31 paź 2014

Maybelline Super Stay 10h Tint Gloss

Maybelline Super Stay 10h. Tint Gloss w kolorze 318 Timeless Plum kupiłam tylko dlatego,że przyda mi się na sesje zdjęciowe i tylko dlatego,że znalazłam go w TK Maxx w cenie 12zł (normalna cena to 27zł). Mówię tylko o tym kolorze, być może kupię inne kolory, ale jedynie na promocji, bo sama nie przepadam za błyszczykami i na ustach wolę matowe pomadki. Jednak jeśli mowa o tym kolorze i właśnie w wersji błyszczykowej tint od Maybelline spadł mi jak z nieba.
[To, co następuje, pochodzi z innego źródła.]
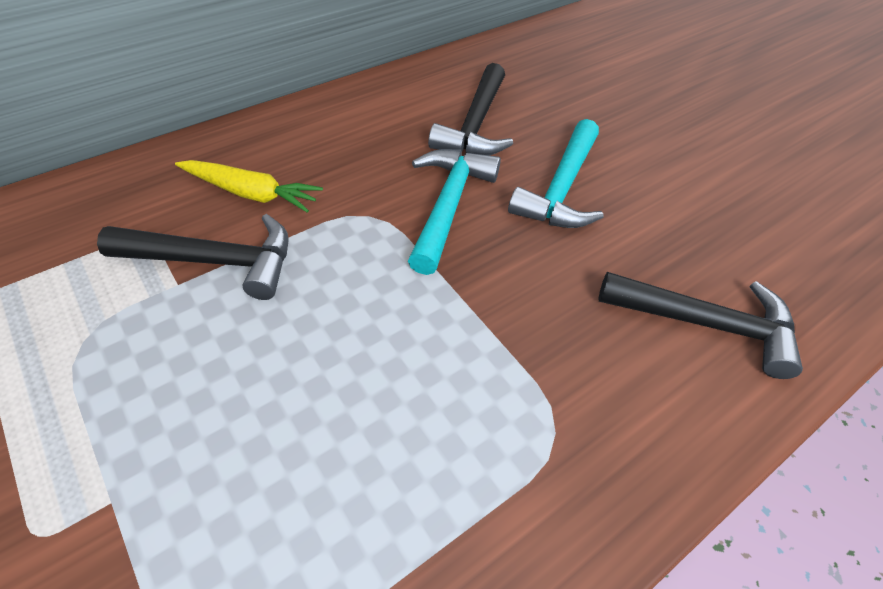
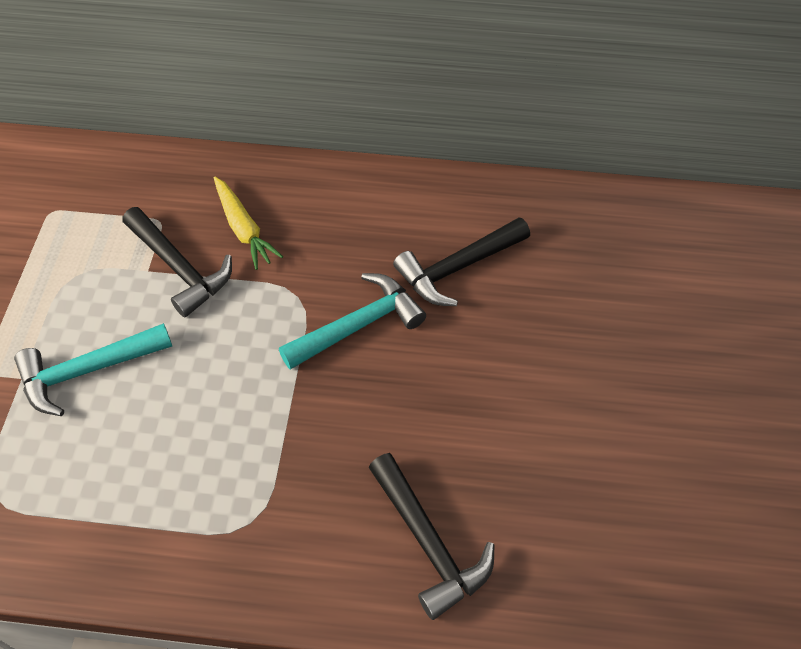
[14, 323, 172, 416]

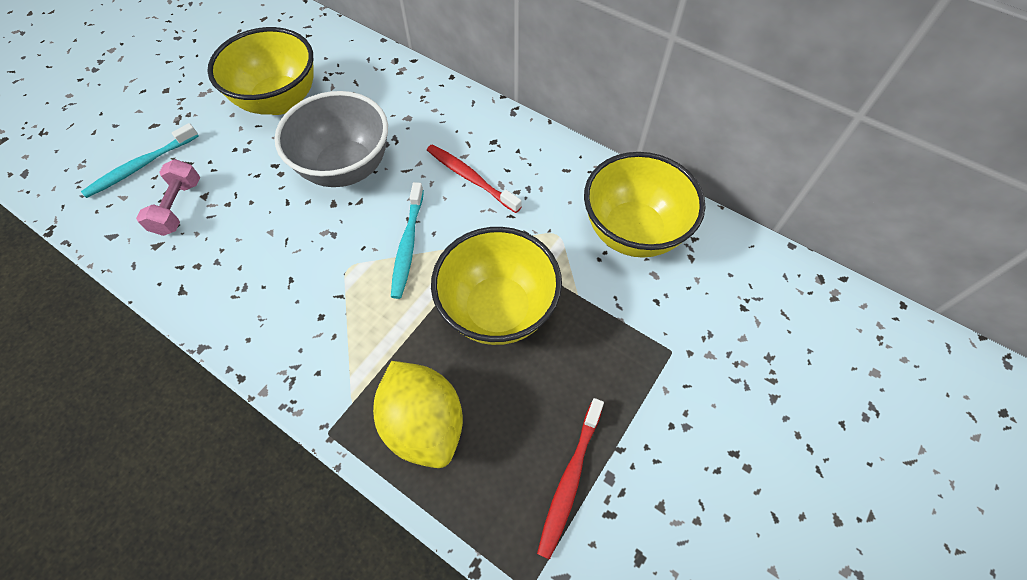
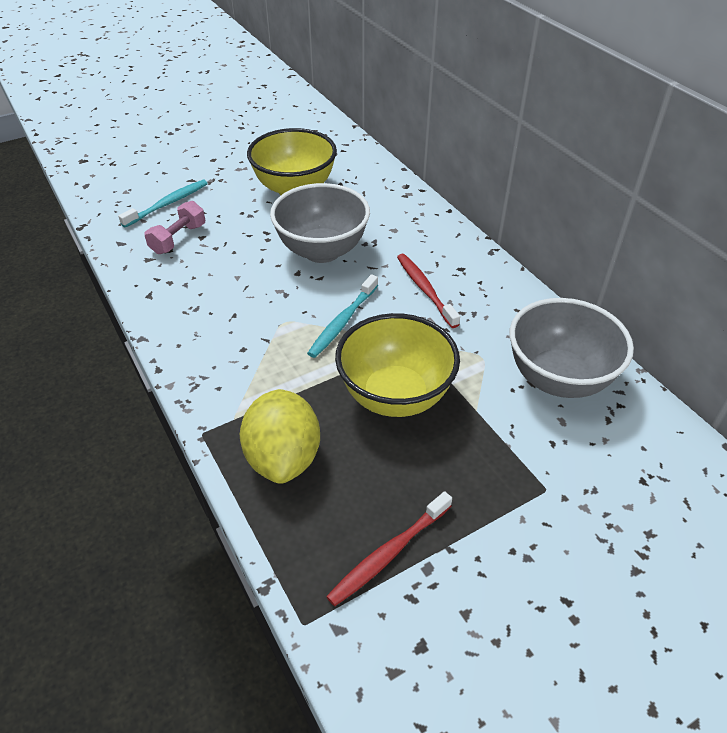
[510, 298, 634, 398]
[118, 180, 208, 228]

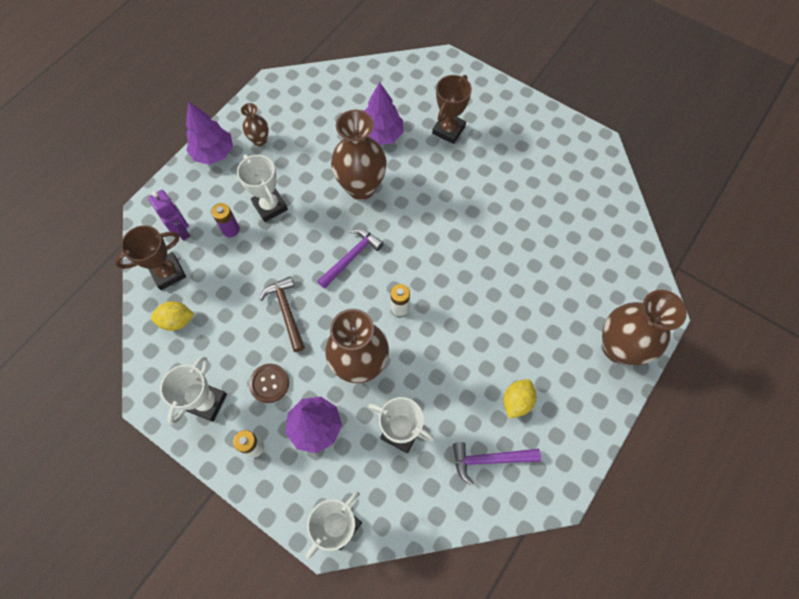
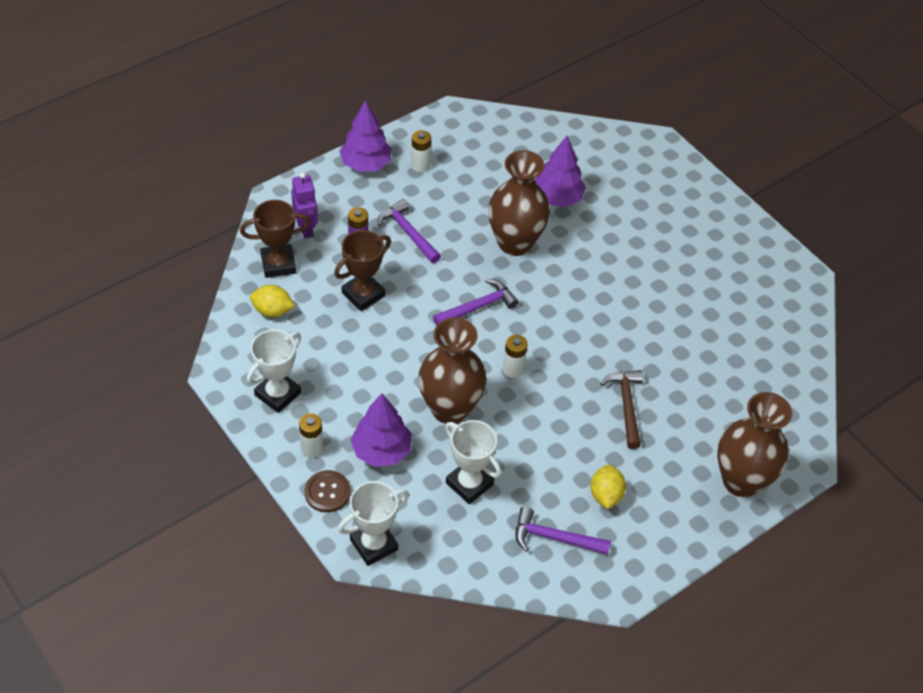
[305, 470, 351, 512]
[601, 370, 643, 449]
[334, 230, 391, 311]
[378, 199, 441, 263]
[411, 130, 431, 172]
[591, 465, 626, 509]

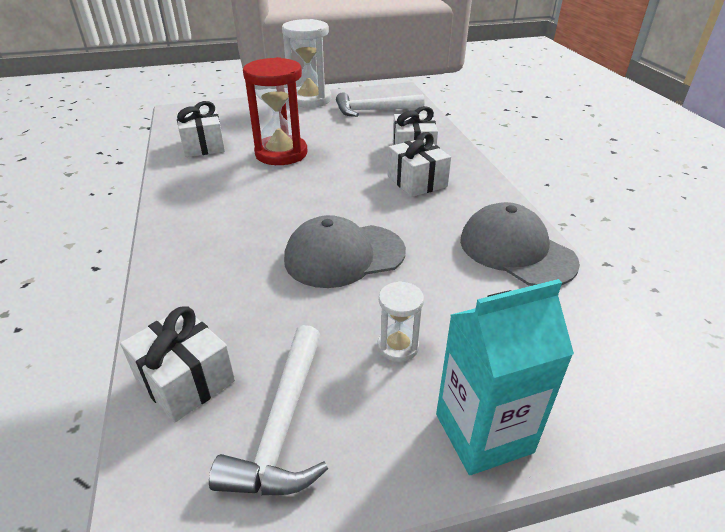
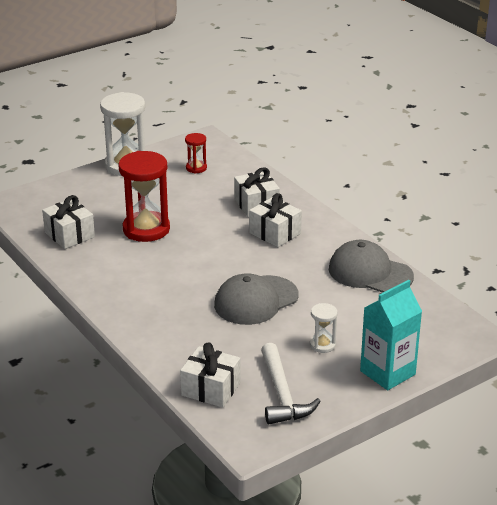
[185, 133, 207, 173]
Długo szukałam czegoś właśnie w kolorze śliwki, coby nie było matem, świeciło się tak żebym nie musiała dodatkowo nakładać błyszczyka, miało fajne krycie, długo się utrzymywało i było tanie, bo tak jak wspomniałam tego koloru dla siebie nie użyję nigdy i podejrzewam,że choć modny w tym sezonie nie zachwyci także moich klientek. Chyba właśnie wymieniłam wszystkie plusy Tintu z Maybelline ;). Pozostaje mi jeszcze dodać,że bardzo fajne jest to,że krycie można budować warstwowo, tak więc od lekkiego możemy stopniowo przejść do super mocnego. Minusy? Właśnie to stopniowanie koloru, nie wiem czy dotyczy to tylko 318, ale musiałam się trochę napracować żeby pozbyć się prześwitów. Tak więc sporo czasu zeszło mi nim moje usta wyglądały rzeczywiście tak, jakbym tego chciała. Drugi i ostatni mały minusik, to to że Tint aż za bardzo wpija się w usta i po zmyciu (z dużym trudem) usta (w wypadku tego koloru - to oczywiste) pozostają sine. Nie miejmy też złudzeń,że Tint zaschnie nam na amen, odbicia na kubku mamy gwarantowane. Nie mniej jednak uważam,że to bardzo fajny produkt, godny uwagi i jeśli tylko będę miała okazję, a w Rossmannie trafi się jakaś promocja przetestuję inne kolory.